The general structure of the described monokaryon ring palladium compound containing which borate group of Knit-the-brows is:

In formula: X ₁, Y ₁independently be selected from C atom or atom N, but X ₁with Y ₁asynchronously get same atoms, Z ₁be selected from Cl ^-, Br ^-or I ^-, L ₁for tertiary phosphine-ligand or tetrahydroglyoxaline ring carbenes;

Described alkaline matter A is sodium carbonate, salt of wormwood, cesium carbonate, sodium phosphate or potassiumphosphate, and described solvent orange 2 A is dioxane, benzene, toluene, Virahol, tetrahydrofuran (THF) or DMF.

3. the bis-cyclometallated compound of heteronuclear ruthenium palladium as claimed in claim 1 prepares an application for indenes ring benzyl position substitutive derivative at the adjacent halo acetophenone of catalysis and the synthesis of benzylalcohol linked reaction, and the general structure of described indenes ring benzyl position substitutive derivative is: in formula: R in 1,2,3,4 any position, R ₁in 1 ', 2 ', 3 ' any position;

The general structure of described adjacent halo acetophenone is: in formula: R is-H ,-CH ₃,-OCH ₃,-NO ₃,-C ₂h ₃,-C ₃h ₇,-C ₄h ₉, Cl, Br, I or Aryl-, described Aryl-is described R is in 1,2,3,4 any position; X is selected from Cl, Br or I;

The general structure of described benzylalcohol is: in formula: R ₁for-H ,-CH ₃,-OCH ₃,-NO ₃,-C ₂h ₃,-C ₃h ₇,-C ₄h ₉, Cl, Br, I or Aryl-, described Aryl-is described R ₁in 1 ', 2 ', 3 ' any position.

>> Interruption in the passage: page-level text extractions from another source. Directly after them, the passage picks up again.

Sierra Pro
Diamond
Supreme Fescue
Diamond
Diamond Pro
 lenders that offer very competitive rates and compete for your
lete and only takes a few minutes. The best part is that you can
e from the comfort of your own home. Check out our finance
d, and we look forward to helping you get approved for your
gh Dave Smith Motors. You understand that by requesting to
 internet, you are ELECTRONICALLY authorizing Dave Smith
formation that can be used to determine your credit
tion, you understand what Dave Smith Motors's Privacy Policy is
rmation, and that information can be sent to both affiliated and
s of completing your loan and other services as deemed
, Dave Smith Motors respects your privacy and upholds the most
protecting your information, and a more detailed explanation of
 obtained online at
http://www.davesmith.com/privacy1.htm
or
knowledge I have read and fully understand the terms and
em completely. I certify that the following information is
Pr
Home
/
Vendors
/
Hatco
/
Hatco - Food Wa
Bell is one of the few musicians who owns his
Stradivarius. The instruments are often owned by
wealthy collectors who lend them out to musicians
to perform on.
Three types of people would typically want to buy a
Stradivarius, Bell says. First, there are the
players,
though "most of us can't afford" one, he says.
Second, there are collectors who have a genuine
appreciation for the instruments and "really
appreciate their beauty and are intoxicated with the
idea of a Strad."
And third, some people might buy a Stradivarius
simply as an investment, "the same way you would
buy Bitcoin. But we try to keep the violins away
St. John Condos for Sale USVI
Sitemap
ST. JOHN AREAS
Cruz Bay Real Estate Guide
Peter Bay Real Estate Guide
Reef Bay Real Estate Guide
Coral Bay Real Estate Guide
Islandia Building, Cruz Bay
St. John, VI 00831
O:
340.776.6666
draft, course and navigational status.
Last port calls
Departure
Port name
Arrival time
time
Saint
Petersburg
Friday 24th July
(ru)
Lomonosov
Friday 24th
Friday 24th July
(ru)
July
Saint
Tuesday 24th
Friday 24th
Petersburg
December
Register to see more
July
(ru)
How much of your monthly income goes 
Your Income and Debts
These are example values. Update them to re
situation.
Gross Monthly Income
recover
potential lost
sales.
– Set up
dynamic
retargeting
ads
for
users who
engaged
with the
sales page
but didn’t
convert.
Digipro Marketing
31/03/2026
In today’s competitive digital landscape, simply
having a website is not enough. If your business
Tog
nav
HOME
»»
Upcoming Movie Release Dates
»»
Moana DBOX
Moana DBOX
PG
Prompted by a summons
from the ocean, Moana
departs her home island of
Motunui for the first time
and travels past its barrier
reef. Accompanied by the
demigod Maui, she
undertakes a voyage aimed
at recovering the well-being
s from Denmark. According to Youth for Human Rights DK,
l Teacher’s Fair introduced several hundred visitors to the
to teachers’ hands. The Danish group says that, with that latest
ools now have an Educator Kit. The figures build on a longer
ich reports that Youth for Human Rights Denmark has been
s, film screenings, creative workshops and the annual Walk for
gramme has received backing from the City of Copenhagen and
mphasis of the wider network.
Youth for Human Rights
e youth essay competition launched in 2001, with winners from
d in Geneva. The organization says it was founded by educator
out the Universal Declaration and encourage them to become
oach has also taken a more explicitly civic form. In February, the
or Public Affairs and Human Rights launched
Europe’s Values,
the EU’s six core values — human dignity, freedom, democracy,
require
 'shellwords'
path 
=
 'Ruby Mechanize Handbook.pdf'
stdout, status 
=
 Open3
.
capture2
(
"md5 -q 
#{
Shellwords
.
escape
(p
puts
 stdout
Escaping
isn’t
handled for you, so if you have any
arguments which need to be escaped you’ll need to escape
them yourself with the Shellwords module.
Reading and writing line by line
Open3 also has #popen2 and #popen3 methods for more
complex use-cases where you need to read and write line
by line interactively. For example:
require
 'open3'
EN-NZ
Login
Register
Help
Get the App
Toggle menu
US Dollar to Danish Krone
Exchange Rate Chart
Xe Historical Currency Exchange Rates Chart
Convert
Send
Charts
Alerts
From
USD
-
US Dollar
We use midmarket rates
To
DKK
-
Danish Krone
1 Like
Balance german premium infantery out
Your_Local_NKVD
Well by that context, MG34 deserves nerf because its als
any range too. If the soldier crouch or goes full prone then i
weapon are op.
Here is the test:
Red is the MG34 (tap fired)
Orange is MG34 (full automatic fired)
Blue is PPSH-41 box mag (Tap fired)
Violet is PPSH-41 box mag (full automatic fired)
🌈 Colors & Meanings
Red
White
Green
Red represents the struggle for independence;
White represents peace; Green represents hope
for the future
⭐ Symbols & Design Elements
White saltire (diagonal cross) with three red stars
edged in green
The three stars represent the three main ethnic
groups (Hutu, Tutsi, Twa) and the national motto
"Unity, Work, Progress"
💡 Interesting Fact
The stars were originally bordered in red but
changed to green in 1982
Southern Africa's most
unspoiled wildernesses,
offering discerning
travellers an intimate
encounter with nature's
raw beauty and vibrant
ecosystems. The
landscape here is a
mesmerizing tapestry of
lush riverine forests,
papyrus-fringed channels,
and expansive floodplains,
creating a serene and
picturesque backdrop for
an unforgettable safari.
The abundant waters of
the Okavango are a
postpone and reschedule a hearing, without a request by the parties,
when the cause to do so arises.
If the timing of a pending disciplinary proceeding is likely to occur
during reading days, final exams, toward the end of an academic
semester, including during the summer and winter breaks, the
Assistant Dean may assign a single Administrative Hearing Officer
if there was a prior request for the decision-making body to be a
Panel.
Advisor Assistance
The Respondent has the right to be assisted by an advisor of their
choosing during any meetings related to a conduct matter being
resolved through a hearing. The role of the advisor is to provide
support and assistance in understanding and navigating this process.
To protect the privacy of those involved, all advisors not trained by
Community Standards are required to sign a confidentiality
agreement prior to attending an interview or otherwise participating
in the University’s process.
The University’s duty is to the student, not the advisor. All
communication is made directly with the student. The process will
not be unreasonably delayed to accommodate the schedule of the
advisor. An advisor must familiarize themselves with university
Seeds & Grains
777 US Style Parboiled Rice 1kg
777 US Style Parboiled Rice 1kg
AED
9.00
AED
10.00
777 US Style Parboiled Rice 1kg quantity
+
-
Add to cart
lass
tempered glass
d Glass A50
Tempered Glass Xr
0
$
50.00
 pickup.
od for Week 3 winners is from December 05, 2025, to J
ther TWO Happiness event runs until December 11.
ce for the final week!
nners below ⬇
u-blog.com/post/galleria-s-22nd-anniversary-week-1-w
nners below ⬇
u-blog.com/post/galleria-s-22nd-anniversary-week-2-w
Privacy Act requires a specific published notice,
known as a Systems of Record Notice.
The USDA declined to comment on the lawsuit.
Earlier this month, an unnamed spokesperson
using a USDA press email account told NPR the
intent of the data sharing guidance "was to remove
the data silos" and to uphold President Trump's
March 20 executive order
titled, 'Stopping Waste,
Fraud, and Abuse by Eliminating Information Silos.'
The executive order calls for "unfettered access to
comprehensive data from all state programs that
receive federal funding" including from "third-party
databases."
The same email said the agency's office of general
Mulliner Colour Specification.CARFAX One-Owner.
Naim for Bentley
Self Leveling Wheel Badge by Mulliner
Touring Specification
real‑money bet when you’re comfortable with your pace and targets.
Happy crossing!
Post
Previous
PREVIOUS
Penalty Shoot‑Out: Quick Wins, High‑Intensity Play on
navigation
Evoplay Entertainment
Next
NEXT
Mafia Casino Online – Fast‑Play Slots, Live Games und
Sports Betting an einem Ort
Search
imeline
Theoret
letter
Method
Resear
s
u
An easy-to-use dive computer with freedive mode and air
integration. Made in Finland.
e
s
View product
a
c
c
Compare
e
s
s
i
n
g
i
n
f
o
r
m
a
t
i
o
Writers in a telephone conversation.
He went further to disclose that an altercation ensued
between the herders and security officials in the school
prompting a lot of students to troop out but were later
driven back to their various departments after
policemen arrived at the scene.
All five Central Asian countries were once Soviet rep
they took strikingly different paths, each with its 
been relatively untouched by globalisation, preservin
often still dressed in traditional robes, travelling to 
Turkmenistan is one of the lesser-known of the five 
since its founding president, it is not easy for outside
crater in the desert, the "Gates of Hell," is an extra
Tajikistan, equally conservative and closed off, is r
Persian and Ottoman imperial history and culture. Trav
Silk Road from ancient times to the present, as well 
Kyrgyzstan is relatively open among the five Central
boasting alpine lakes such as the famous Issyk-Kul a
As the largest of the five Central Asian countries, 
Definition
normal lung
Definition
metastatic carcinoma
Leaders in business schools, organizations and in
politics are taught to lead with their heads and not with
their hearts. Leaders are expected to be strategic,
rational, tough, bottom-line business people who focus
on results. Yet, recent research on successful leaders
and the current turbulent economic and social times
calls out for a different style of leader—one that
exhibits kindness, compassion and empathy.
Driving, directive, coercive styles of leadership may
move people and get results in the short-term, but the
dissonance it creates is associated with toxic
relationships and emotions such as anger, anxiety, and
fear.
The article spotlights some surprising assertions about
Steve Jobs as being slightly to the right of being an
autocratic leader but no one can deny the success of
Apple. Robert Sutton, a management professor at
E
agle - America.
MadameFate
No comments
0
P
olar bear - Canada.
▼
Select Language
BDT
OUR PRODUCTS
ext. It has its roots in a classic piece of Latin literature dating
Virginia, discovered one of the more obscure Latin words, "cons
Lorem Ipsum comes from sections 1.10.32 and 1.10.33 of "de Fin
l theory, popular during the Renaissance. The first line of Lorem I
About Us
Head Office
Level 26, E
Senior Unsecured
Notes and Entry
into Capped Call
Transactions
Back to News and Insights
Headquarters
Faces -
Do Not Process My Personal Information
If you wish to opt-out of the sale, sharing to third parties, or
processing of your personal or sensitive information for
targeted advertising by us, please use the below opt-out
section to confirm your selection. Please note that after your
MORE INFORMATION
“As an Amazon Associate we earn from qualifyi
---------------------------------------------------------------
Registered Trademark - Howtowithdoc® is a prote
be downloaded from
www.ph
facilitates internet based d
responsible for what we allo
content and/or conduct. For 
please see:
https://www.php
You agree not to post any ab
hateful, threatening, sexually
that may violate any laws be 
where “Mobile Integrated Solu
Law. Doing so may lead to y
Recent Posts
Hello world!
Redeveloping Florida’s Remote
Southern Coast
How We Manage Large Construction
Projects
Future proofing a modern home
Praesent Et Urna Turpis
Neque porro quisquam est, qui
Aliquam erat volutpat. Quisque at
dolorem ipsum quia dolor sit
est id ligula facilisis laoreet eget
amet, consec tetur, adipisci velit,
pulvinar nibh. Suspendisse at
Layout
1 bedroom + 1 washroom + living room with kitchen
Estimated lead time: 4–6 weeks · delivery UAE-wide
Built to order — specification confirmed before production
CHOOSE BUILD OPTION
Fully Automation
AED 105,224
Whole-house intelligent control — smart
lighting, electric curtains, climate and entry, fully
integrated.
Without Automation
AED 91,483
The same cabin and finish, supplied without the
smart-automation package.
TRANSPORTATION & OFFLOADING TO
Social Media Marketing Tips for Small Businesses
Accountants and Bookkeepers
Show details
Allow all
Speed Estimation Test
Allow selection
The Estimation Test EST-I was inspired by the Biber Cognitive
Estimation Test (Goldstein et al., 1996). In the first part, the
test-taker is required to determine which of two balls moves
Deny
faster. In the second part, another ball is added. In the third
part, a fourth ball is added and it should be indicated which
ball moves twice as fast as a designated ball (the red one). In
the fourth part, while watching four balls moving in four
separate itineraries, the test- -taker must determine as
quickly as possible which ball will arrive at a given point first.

4. the application of the bis-cyclometallated compound of heteronuclear ruthenium palladium according to claim 3, it is characterized in that: the step that indenes ring benzyl position substitutive derivative is prepared in the adjacent halo acetophenone of described heteronuclear ruthenium palladium bis-cyclometallated compound catalysis and the synthesis of benzylalcohol linked reaction is as follows: be the bis-cyclometallated compound of heteronuclear ruthenium palladium according to mol ratio: adjacent halo acetophenone: benzylalcohol: alkaline matter B=(0.05 ~ 0.1): 1:(1 ~ 3): (1 ~ 6) is got each material and is joined in solvent B, it is 80 ~ 120 DEG C in temperature, heating reflux reaction 12 ~ 48 hours under protection of inert gas, react complete and be down to room temperature, add and urge agent of going out to urge reaction of going out, be separated, concentrated, purifying, namely indenes ring benzyl position substitutive derivative is obtained after drying,

Described alkaline matter B is sodium carbonate, salt of wormwood, sodium phosphate, potassiumphosphate, sodium hydroxide, potassium hydroxide or triethylamine, and described solvent B is ethanol, propyl alcohol, Virahol, dioxane, benzene, toluene, tetrahydrofuran (THF) or DMF.